In der neuen Folge des Circular Metabolism-Podcasts (Athanassiadis, 2025) unterhält sich Aristide Athanassiadis ausführlich mit dem französischen Philosophen Thierry Paquot, der sich vor allem mit Städten und Urbanismus beschäftigt hat. Die Leitfrage ist, ob es eine ideale Größe von Städten gibt. Ausgehend von dieser Frage geht Paquot auf eine Fülle von Literatur ein. Dabei stellt er seine eigene Arbeit vor, die von der Lektüre, dem Kommentieren und Editieren dieser Literatur nicht zu lösen ist. In der zweiten Hälfte des Podcasts geht Paquot ausführlich auf den Bioregionalismus ein und stellt dabei seine eigenen urbanistischen Ziele dar.

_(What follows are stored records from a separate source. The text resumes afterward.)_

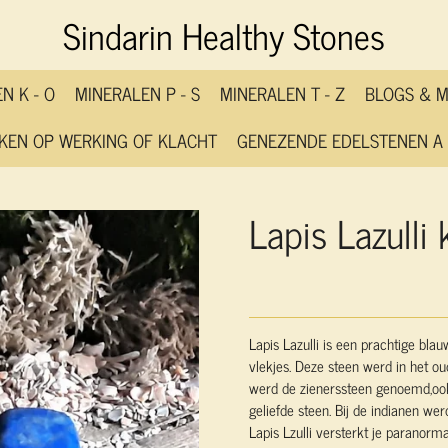
Sindarin Healthy Stones
N K - O
MINERALEN P - S
MINERALEN T - Z
BLOGS & 
KEN OP WERKING OF KLACHT
GENEZENDE EDELSTENEN A 
Lapis Lazulli 
Lapis Lazulli is een prachtige bla
vlekjes. Deze steen werd in het o
werd de zienerssteen genoemd,ook
geliefde steen. Bij de indianen w
Lapis Lzulli versterkt je paranorm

Man kann den Podcast auf YouTube (auch mit automatisch und leider nicht immer brauchbar übersetzten Untertiteln) ansehen:
Der wohl wichtigste Referenzautor Paquots zum Bioregionalismus ist Alberto Magnaghi. Pacault hat französische Ausgaben wichtiger Bücher Magnaghis eingeleitet.
Magnaghi hat die Ideen des Bioregionalismus von Peter Berg und anderen übernommen und sie in urbanistische Konzepte übertragen. Dabei orientiert er sich an marxistischen Kategorien. Er ist im deutschen Sprachraum bisher offenbar kaum bekannt
Ich bin vor ein paar Monaten auf den Bioregionalismus durch den Circular Metabolism Podcast aufmerksam geworden. Das Interview mit Paquot hat viele Bezüge zu einem Gespräch Aristide Athanassiadis’ mit Mathias Rollot über Bioregionalismus, über das ich hier gebloggt habe. Der Circular Metabolism Podcast ist – wie vielleicht gute Podcasts überhaupt – nicht nur eine Serie mit interessanten Inhalten, sondern Schauplatz einer intellektuellen Entwicklung. Für mich macht diese Entwicklung immer deutlicher, dass der Bioregionalismus oder Territorialismus ein zentraler Teil der Antwort auf die ökosoziale Polykrise ist.
Paquot zitiert Magnaghis These, Orts- oder territoriales Bewusstsein müsse zum Klassenbewusstsein hinzukommen. Er spricht von der Liebe zum Territorium als Begründung für das Handeln. Die Schönheit der Territorien gibt den Ausschlag dafür, wie man sich ihnen zugehörig fühlt.
Das Konzept der Bioregion ist dem des Nationalstaats entgegengesetzt. Paquots Utopie ist ein Europa, in dem 1500-2000 unterschiedliche Bioregionen miteinander verbunden sind. Zu jeder dieser Regionen können Städte von verschiedener Größe gehören. Diese Utopie ist der Utopie der Globalisierung von oben entgegengesetzt. Auch bei der Entgegensetzung einer Globalisierung von oben und der Globalisierung von unten verweist Paquot auf Magnaghi.
Ein weiterer wichtiger Referenzautor Paquots ist Ivan Illich. Illich habe als erster die negativen Effekte von Größe zum Thema gemacht: das Umschlagen einer positiven Entwicklung in eine negative, wenn eine bestimmte Größe überschritten wird – etwa wenn zu viel Verkehr vor allem Staus produziert oder wenn (das Beispiel ist nicht aus dem Podcast) zu viel Information zur Desinformation führt.
Nach dem Hören dieses Podcasts habe ich mir zum ersten Mal ein Buch von Magnaghi (2020) besorgt und in der Einleitung viele der Themen wiedergefunden, die mich seit einigen Jahren beschäftigen. Magnaghi schließt – wie Éric Pineault und George Monbiot, über die ich hier in der letzten Zeit geschrieben habe – an Murray Bookchin und sein Konzept einer Föderierung lokaler direkter Demokratien an. Auch er nennt Rojava und die Zapatisten als Beispiele.
Ich habe den Podcast am Sonntag in unserer Galerie gehört, vor einem Treffen zur Zukunft von graz.social, einer lokalen Initiative für ein föderiertes, dezentral organisiertes Informations-Universum und damit auch für freien, nicht kommerziellen Tausch. Die Idee des „Ortsbewusstseins“, der coscienza di luogo, über die Magnaghi schreibt, hilft mir, Querverbindungen zwischen den Aktivitäten zu erkennen, die mich in den letzten Jahren vor allem beschäftigen: Klimaaktivismus, Ausstellungen von Architektur- und Landschaftsfotografie und Experimentieren im Offenen Web.